Князь вдруг, как когда-то в Париже, после смерти отца, ощутил, что несчастный стихотворец был ему несказанно дорог.
«Побитый палкой Арлекин», – вспомнил он отцово сравнение. Да, только чересчур побитый, бессильный теперь послужить по первому зову господина, печально добавил он про себя.
А Василий Кириллович упивался свободой: впервые не следовало думать о долгах, они спали с него – долг денежный на сей день невелик и как-то там разберется, а остальные… правильно он поделил: пожитки – Комаровскому, книги и спасшиеся рукописи – Академии. Были, правда, в обоих случаях небольшие исключения.

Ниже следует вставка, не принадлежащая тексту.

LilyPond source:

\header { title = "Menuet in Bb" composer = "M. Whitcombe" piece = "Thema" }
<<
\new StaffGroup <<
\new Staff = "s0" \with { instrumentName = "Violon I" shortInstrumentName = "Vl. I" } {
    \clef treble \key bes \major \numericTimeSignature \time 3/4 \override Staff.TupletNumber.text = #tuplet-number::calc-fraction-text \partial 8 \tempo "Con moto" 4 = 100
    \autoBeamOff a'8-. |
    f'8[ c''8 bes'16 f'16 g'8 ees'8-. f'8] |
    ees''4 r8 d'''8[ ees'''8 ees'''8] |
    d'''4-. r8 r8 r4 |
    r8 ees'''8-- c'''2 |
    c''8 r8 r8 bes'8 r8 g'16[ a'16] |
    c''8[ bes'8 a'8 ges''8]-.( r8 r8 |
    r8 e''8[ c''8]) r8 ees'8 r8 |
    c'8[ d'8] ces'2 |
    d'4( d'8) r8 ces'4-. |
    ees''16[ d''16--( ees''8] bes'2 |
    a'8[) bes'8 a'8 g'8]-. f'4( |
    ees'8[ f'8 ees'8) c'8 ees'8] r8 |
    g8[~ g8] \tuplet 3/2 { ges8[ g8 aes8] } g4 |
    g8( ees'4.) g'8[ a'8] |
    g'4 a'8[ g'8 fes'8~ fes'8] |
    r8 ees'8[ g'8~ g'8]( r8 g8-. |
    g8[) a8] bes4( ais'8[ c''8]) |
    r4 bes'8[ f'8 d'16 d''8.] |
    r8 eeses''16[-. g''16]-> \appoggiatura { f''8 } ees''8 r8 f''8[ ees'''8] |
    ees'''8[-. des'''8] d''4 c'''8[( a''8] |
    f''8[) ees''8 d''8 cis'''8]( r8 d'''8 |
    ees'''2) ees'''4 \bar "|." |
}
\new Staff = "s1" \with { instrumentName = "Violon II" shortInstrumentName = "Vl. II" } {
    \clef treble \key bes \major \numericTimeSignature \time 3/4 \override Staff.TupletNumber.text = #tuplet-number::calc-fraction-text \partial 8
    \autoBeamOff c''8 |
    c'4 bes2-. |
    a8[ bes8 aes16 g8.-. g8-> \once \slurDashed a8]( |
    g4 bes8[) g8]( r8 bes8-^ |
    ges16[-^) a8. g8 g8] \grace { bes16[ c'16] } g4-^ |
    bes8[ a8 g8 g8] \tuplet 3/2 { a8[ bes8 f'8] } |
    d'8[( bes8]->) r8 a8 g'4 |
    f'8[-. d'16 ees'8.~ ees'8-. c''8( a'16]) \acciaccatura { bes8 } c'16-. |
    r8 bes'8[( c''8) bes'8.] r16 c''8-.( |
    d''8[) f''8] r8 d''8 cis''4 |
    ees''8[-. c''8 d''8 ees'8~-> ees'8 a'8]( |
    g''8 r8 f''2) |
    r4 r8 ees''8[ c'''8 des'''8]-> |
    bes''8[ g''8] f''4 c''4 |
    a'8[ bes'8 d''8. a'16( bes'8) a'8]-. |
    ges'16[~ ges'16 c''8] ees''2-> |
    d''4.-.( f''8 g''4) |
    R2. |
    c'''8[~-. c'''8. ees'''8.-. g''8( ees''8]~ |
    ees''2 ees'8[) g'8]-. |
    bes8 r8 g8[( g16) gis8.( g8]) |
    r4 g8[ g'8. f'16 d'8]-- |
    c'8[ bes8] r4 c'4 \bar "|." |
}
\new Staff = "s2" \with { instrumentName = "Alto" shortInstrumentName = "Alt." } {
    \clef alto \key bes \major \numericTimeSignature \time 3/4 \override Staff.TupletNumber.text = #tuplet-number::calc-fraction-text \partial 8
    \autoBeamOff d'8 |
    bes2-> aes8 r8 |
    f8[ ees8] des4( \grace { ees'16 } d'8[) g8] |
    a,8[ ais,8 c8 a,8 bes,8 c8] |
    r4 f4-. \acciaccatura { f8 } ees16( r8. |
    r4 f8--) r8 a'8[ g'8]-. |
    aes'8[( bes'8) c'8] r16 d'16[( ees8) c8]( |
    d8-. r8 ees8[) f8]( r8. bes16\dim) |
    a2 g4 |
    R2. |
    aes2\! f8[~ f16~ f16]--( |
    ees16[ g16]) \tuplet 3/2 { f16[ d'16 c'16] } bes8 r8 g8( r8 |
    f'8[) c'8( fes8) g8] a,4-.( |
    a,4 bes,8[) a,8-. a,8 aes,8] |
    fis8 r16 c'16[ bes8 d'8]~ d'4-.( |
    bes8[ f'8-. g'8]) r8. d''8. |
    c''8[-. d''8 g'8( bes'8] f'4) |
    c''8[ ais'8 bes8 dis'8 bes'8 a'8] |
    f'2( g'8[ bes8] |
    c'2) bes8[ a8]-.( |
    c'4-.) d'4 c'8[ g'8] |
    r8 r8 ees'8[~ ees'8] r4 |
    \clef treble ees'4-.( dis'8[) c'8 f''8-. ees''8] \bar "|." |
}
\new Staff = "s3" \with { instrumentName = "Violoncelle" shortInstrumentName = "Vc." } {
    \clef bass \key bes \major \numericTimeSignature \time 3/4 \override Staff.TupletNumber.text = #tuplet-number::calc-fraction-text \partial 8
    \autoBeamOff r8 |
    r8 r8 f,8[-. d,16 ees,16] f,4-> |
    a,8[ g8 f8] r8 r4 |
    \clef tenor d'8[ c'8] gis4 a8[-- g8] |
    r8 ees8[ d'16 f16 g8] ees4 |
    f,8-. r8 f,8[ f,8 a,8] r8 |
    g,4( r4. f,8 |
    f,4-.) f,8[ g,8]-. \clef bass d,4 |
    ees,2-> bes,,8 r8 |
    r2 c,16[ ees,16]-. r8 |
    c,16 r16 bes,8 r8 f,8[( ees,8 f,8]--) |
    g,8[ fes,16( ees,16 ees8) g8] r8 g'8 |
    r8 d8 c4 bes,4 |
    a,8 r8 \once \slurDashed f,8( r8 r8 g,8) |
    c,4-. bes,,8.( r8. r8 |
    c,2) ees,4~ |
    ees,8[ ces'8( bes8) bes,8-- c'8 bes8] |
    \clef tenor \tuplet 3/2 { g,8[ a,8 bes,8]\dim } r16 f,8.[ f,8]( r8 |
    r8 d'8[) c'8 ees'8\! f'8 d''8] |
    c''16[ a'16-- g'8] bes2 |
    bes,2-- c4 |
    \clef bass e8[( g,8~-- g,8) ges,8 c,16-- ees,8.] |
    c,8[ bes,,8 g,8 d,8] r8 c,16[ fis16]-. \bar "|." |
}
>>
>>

Мария теперь ни в чем не нуждалась – в Москве Сибилев пристроил ее за вдовца, дальнего своего родственника, средней руки купчишку, и во втором замужестве обрела Мария крепкое, спокойное и столь желанное счастье. Сестре он оставлял шкатулку с двумя монетами – она верила в них, так пусть служат теперь ей, пусть напоминают о вознесенном на высокую вершину и с той вершины упавшем брате.
Он покидал этот мир гордо и безропотно, как эллинский герой Эпаминонд, произнесший перед кончиной обступившим его согражданам: «Я счастлив, что не оставил после себя дочерей кроме Левктры и Мантинеи!» Грек имел в виду знаменитые битвы, выигранные под его руководством, – память его полководческого таланта. Тредиаковсий также не беззвучно прошествовал по жизни. Способ к сложению стихов и сами новые вирши переживут его, сохранят потомкам вечный его голос. И все же сквозь гордость, сквозь отрешенность от мира пробилась к нему живая струя горького чувства – вдруг только оценил Василий Кириллович, как много положил он на алтарь честолюбия. Отрекшись от Федосьи, он не познал и монашеской благодати и вот засыхает, как оголенный сук, собой кончая на земле древо Тредиаковских. А грядущая слава, память… что она?
Федосья, Федосья – грех наипервейший. Теперь, казалось бы, повернуть все вспять, и он полюбил бы ее, полюбил несомненно: нелепую, большегубую, грузную, застенчиво машущую платком вослед уносящемуся кантемировскому поезду…
И снова вернулся он на пути своя, вспомнил ушедших и, вспомнив, оплакал себя, лишившегося их, – отчего-то жалко было по-прежнему себя одного. Он возрождался к жизни, но не сознавал свершающегося, подумать не мог, что возрождение возможно.
Бессилие услаждало душу, воспоминания незаметно и ранили, и целили: вынырнули невесть откуда и стали перед глазами Алешка и Филипп – бодрые, устремленные к жизни, всегда счастливые. Один нашел мир в себе и в служении Всевышнему, другой – мир и заботу. Он нес мир близким, всем, к кому, казалось, прикасался своей лучистой, мягкой улыбкой.